Never once did it even begin to hit him in the face that the reason Liverpool and Man U are in the mess they are in is because they have endlessly spent money they didn’t have, failed to develop world-wide scouting, and that they can’t be like Man City or Chelsea, because no one really fancies paying off the debts of a club that has gone 20 years without winning the league, has the banks knocking at the door, and this year has to face the anniversary of its darkest ever hour.
It was the sheer lunacy of the debate and the fact that the “chairman” of the programme did nothing to take us back to the straight and narrow world of true reporting that left my jaw hanging open.
At Arsenal we know about the occasional bad times, and while we don’t celebrate them, we remember them (at least if we know any history).
100 years ago (on 22 January 1910) Woolwich Arsenal told its supporters they were heading for liquidation. (Jacko Jones coverage of the event as told in the Making the Arsenal (the book) is now on the web site – there’s a link on www.woolwicharsenal.co.uk).
You might think that even if Liverpool and their ex-players can’t learn from that lesson, they could at least learn from Leeds.
Anyway, listening to the prattle helped me on my journey, and gave me a laugh. And so I hope the Jacko Jones telling of the Arsenal liquidation meeting gives you a laugh. It was indeed a chaotic meeting.
Making the Arsenal: book details, link to reviews, and link to an extract, plus details of how and where to buy it, are all here.
OK I know that’s lots of plugs for the book – but today is the 100th anniversary of the starting point for the book, so I hope you will excuse me just this once.
Next up: Billy the Dog’s preview of the away game at Notlob. I am told that will be a much more serious piece.

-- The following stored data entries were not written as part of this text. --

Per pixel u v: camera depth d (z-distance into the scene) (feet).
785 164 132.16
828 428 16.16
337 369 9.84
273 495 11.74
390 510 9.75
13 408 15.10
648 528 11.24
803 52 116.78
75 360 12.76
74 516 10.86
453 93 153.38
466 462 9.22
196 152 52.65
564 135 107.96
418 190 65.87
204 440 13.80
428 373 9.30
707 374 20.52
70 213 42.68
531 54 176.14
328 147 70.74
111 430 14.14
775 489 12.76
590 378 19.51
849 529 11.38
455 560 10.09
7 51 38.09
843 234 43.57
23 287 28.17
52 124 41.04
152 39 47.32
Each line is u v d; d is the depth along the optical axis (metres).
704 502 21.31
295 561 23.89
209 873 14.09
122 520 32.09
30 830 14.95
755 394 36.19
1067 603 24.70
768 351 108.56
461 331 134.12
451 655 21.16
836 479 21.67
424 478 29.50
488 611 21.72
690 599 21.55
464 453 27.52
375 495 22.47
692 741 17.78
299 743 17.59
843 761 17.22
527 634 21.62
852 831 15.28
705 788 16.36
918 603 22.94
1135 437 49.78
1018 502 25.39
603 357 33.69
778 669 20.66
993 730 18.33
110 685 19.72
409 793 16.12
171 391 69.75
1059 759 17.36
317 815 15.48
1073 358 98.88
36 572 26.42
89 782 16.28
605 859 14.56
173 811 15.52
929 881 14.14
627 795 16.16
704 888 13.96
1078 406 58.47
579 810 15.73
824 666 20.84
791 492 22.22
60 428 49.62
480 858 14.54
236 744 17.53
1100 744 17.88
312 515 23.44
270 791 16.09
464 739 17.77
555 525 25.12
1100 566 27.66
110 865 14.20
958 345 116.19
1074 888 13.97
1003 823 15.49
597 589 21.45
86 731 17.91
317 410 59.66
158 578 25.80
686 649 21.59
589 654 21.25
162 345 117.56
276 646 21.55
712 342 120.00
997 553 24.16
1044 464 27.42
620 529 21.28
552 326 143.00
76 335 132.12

Oh and don’t forget to vote for Untold Arsenal at http://soccerlens.com/awards/2009-soccerlens-awards/
Oh, and oh again. After the last piece “Eduardo” commented that I must be wrong about Jay Em-Thomas not having a number. I took that info from the fact that on the player listing on the back of the programme he doesn’t seem to appear. Maybe I missed it (I am not at home so can’t check). But if he does have a numero, what is it?